[Opening DATASET CONTENT section]
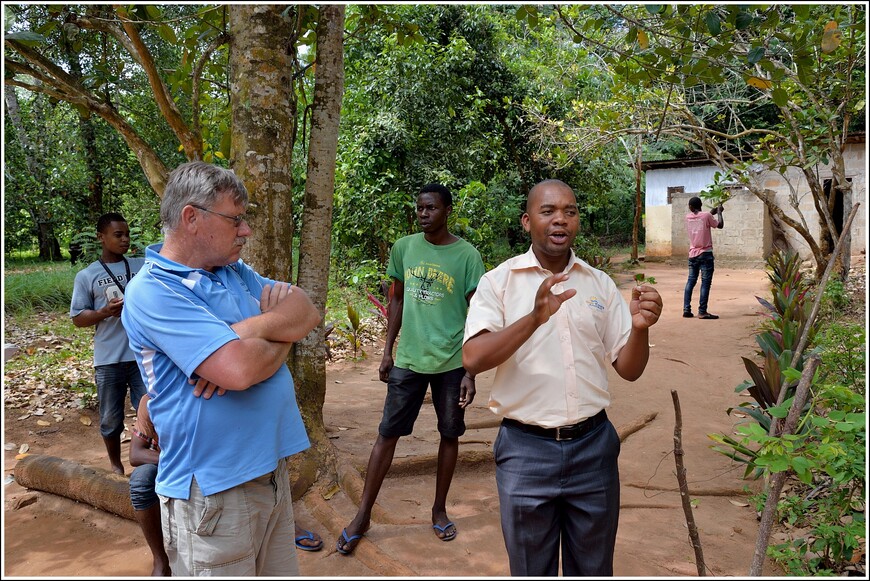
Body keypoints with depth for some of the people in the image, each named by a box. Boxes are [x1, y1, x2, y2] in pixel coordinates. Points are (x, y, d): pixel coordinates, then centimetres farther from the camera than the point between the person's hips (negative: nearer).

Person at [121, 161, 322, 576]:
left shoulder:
[Closing DATASET CONTENT section]
● PROMPT:
Could you repeat the lines above with "pixel coordinates" renamed to "image coordinates" wherever it occurs, leaving out the picture and changing nothing else?

● SOLUTION FOR THIS PROBLEM:
Body keypoints with depth for some of the people in the image, each named by a box. Boxes are [x1, y1, x2, y2] in image coordinates. Points are (x, y, d): image coordinates, then centimetres farther from the camera than the point between the person's hips (negative: nearer).

Person at [121, 161, 322, 576]:
left shoulder:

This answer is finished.